For half a second, at the top of the arc, there was nothing but sky.

He laughed. Couldn't help it. Even now, even here, even carrying the weight of a dead world and a stolen body and an uncertain everything — when you were swinging through the air with the wind in your face and the whole city spread out below you, it was impossible not to laugh.

Idiot, Kurama said fondly.

"You love it," Naruto said, and fired the next strand.

He found the fire escape.

He found, tucked inside a loose brick on the third landing exactly where Ryu's memory told him it would be, a small waterproof tin containing forty dollars in cash, a spare key to the uncle's apartment, and a folded photograph of a man and woman laughing in front of a cherry blossom tree.

Ryu's parents.

Naruto sat down on the fire escape steps and looked at the photograph for a long time.

Then he folded it carefully, placed it back in the tin, and replaced the tin behind the brick.

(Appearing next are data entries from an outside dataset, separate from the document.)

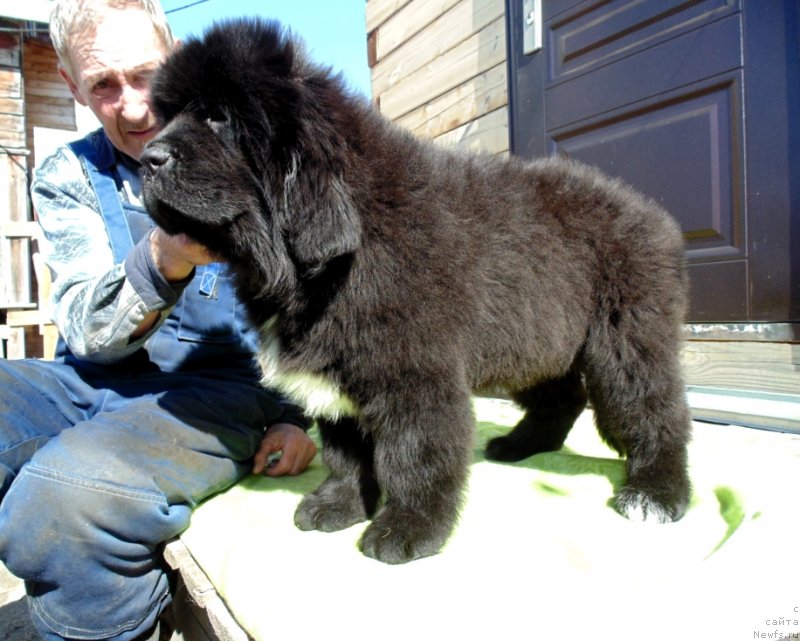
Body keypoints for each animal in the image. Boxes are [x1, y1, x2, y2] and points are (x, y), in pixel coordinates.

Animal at [144, 18, 692, 560]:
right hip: (536, 336)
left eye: (218, 117)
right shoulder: (338, 374)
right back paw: (520, 445)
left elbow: (414, 452)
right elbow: (347, 453)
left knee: (654, 408)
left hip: (625, 337)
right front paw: (339, 505)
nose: (148, 157)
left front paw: (408, 528)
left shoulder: (413, 372)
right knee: (563, 395)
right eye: (166, 117)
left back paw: (656, 492)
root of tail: (654, 215)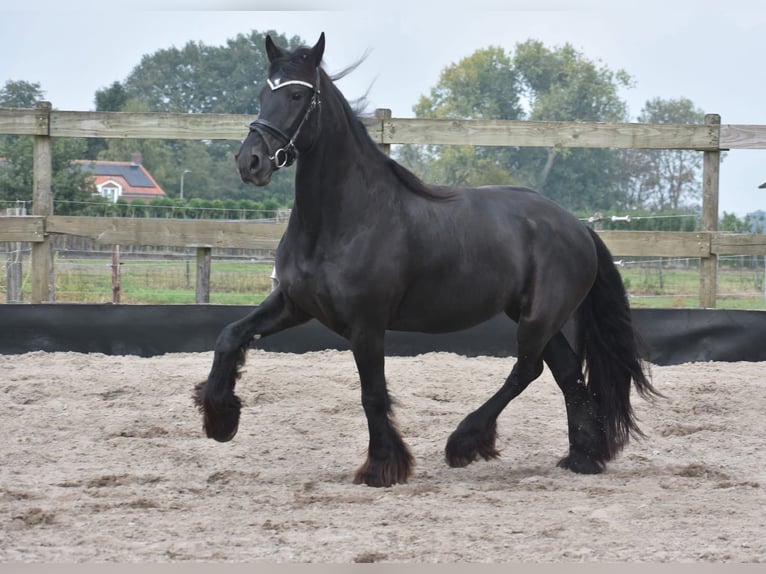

He looked out at the city.

Enormous. Cold. Completely indifferent.

But also — full. Full of people, full of noise, full of life moving in every direction. The same basic texture as any village, any city, any collection of human beings gathered in a place — the same energy of people trying, working, loving, failing, continuing. He had felt it in Konoha. He had felt it in Suna and Kumo and Kiri and every place he had ever traveled. The specific flavor was different. The fundamental pulse was the same.

It's not so different, Kurama observed.

"No," Naruto agreed. "It's not."

He leaned back against the fire escape railing and closed his eyes. Let the city noise wash over him. Let his chakra, thin as it was, spread out just slightly into the environment — feeling the life around him, the ambient energy of a living world that wasn't so different from Natural Energy, just noisier and faster.

He was tired. His body was tired. He needed food and sleep and time for his chakra to rebuild.

Tomorrow he would start learning this world. Tomorrow he would figure out who had taken Ryu and why. Tomorrow he would begin the process of becoming someone who belonged in this city, this world, this life.

Tonight he would sleep on a fire escape in the cold and let himself be, just for a few hours, nobody in particular.

Just Naruto.

Just breathing.

Somewhere far below, the city hummed on without him.